### [Input]
______________________________

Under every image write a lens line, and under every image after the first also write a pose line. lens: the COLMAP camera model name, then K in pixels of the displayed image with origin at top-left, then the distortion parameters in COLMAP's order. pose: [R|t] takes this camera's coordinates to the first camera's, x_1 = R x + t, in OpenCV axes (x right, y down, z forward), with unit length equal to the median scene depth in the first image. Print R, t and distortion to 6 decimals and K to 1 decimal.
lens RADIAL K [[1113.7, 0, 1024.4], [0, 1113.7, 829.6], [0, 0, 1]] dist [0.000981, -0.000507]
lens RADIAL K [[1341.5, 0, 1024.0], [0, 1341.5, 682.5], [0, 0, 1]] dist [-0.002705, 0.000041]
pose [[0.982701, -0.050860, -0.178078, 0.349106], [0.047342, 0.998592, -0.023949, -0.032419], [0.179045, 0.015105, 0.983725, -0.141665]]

______________________________

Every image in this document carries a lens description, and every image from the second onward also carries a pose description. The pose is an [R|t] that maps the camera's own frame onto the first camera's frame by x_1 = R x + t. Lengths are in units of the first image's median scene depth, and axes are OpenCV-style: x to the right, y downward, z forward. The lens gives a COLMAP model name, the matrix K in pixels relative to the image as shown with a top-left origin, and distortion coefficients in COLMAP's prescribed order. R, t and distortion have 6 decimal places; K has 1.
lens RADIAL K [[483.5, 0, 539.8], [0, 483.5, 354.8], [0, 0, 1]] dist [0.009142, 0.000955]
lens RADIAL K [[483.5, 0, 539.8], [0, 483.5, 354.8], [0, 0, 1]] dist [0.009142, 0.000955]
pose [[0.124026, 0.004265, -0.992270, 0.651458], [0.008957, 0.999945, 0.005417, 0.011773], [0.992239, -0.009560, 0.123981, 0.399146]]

______________________________

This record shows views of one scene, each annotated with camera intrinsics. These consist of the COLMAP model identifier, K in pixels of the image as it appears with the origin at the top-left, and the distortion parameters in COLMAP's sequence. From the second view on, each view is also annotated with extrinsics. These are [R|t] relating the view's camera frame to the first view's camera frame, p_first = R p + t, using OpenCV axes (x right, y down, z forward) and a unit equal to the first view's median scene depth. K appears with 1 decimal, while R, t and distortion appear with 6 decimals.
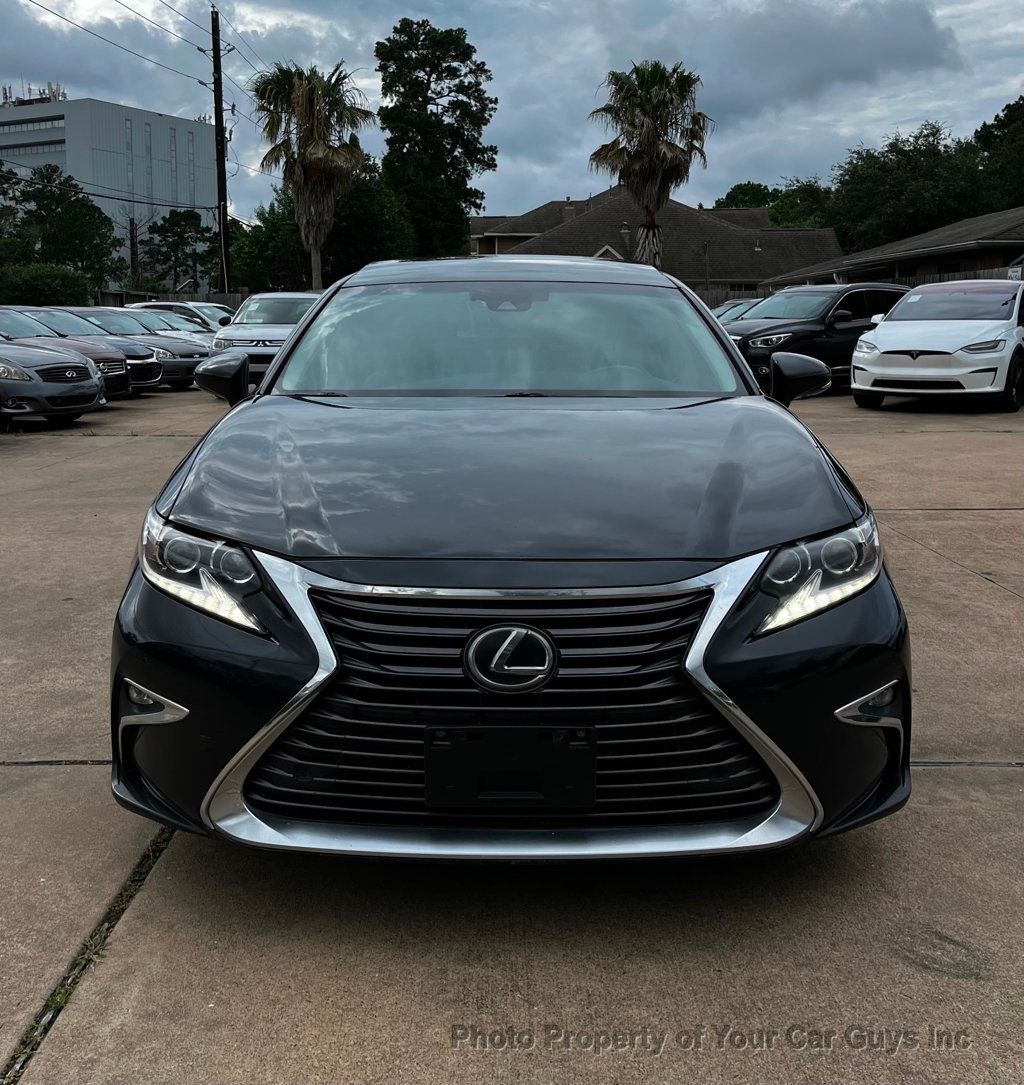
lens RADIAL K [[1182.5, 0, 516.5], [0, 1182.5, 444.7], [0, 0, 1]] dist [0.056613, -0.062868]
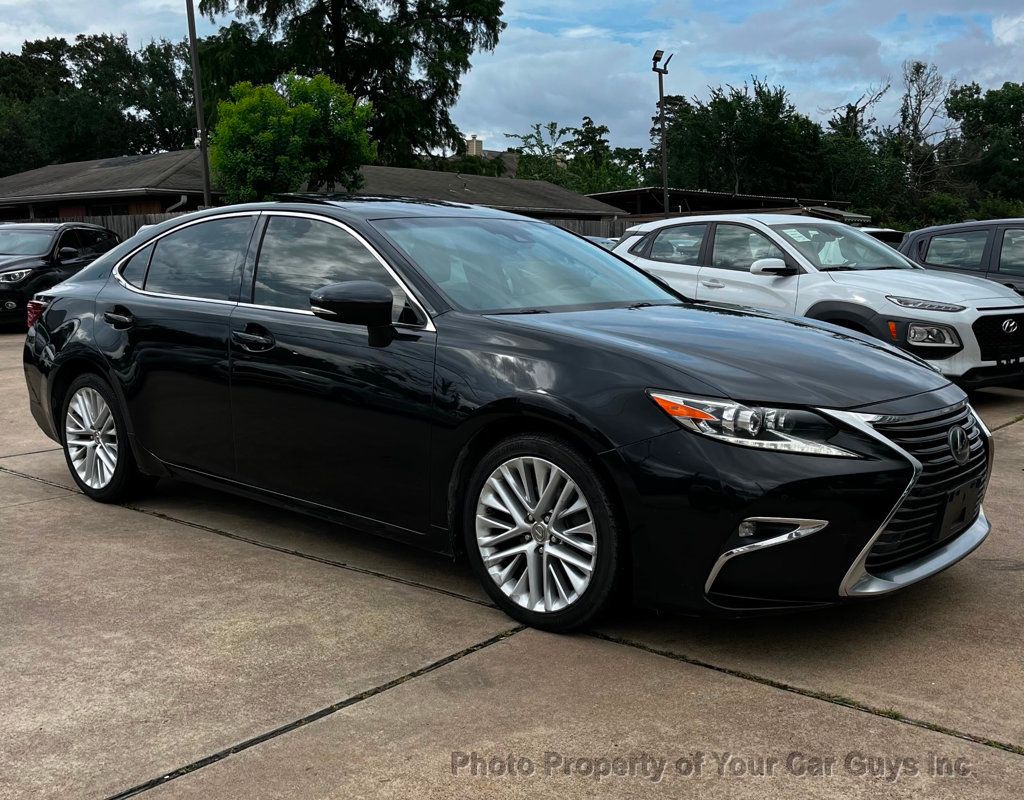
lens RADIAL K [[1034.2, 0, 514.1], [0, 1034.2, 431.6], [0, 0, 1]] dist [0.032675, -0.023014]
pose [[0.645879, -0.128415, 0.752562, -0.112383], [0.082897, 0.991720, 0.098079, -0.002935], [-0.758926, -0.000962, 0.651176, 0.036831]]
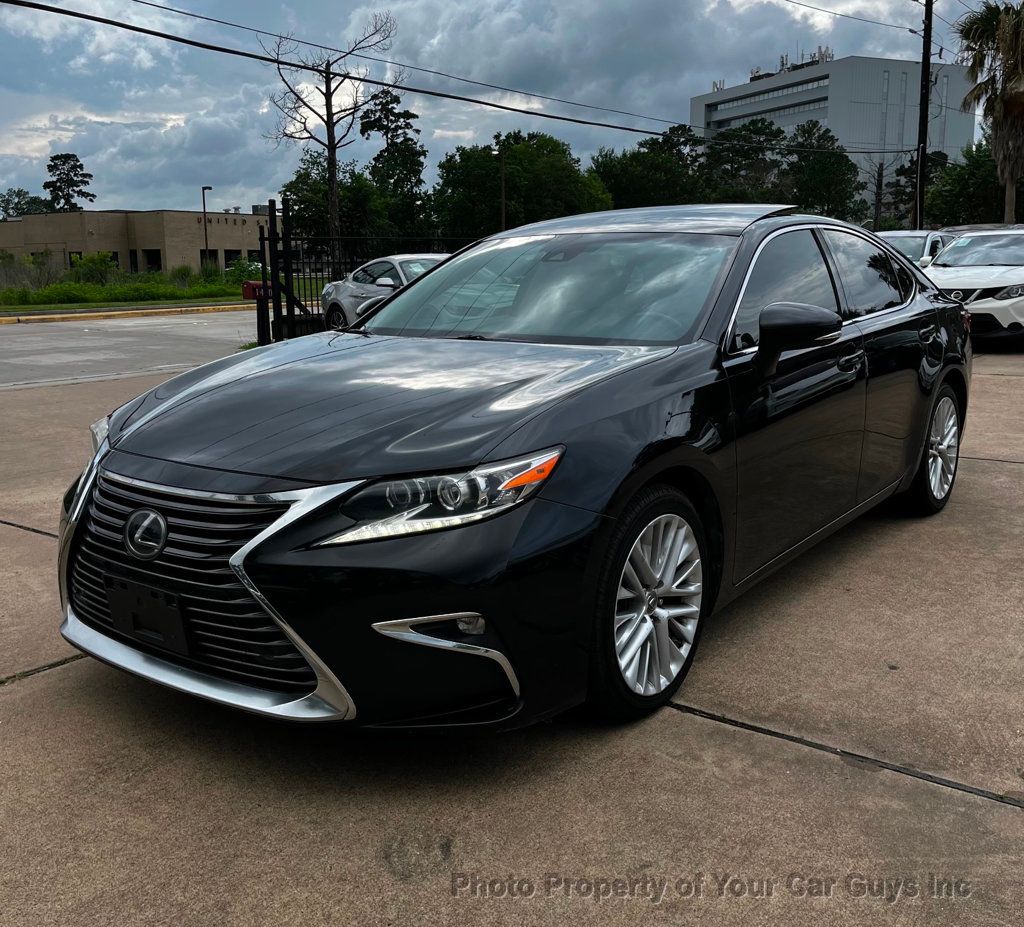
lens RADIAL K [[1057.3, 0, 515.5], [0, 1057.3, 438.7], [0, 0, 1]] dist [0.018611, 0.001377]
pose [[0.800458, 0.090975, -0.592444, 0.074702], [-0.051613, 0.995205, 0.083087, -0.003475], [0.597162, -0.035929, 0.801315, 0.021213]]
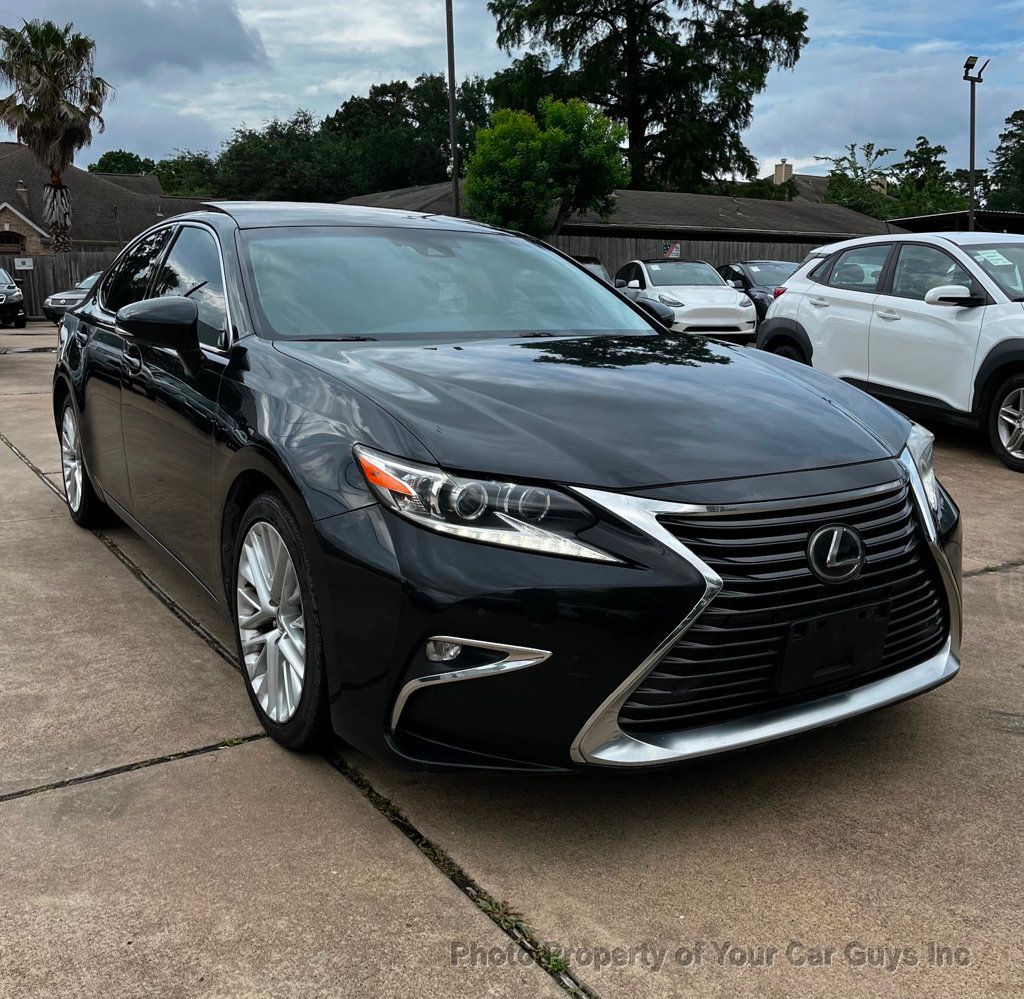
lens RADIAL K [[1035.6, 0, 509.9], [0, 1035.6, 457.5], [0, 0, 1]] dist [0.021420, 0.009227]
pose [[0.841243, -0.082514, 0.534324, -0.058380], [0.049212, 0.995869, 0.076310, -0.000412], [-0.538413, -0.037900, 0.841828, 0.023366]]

______________________________

### [Problem description]
Rewrite the data from the line with "Under every image write" to the line with "dist [-0.002705, 0.000041]", replacing "pose line" with "pose entry" and leaving everything else unchanged.

### [Response to this exercise]
Under every image write a lens line, and under every image after the first also write a pose entry. lens: the COLMAP camera model name, then K in pixels of the displayed image with origin at top-left, then the distortion parameters in COLMAP's order. pose: [R|t] takes this camera's coordinates to the first camera's, x_1 = R x + t, in OpenCV axes (x right, y down, z forward), with unit length equal to the median scene depth in the first image. Print R, t and distortion to 6 decimals and K to 1 decimal.
lens RADIAL K [[1113.7, 0, 1024.4], [0, 1113.7, 829.6], [0, 0, 1]] dist [0.000981, -0.000507]
lens RADIAL K [[1341.5, 0, 1024.0], [0, 1341.5, 682.5], [0, 0, 1]] dist [-0.002705, 0.000041]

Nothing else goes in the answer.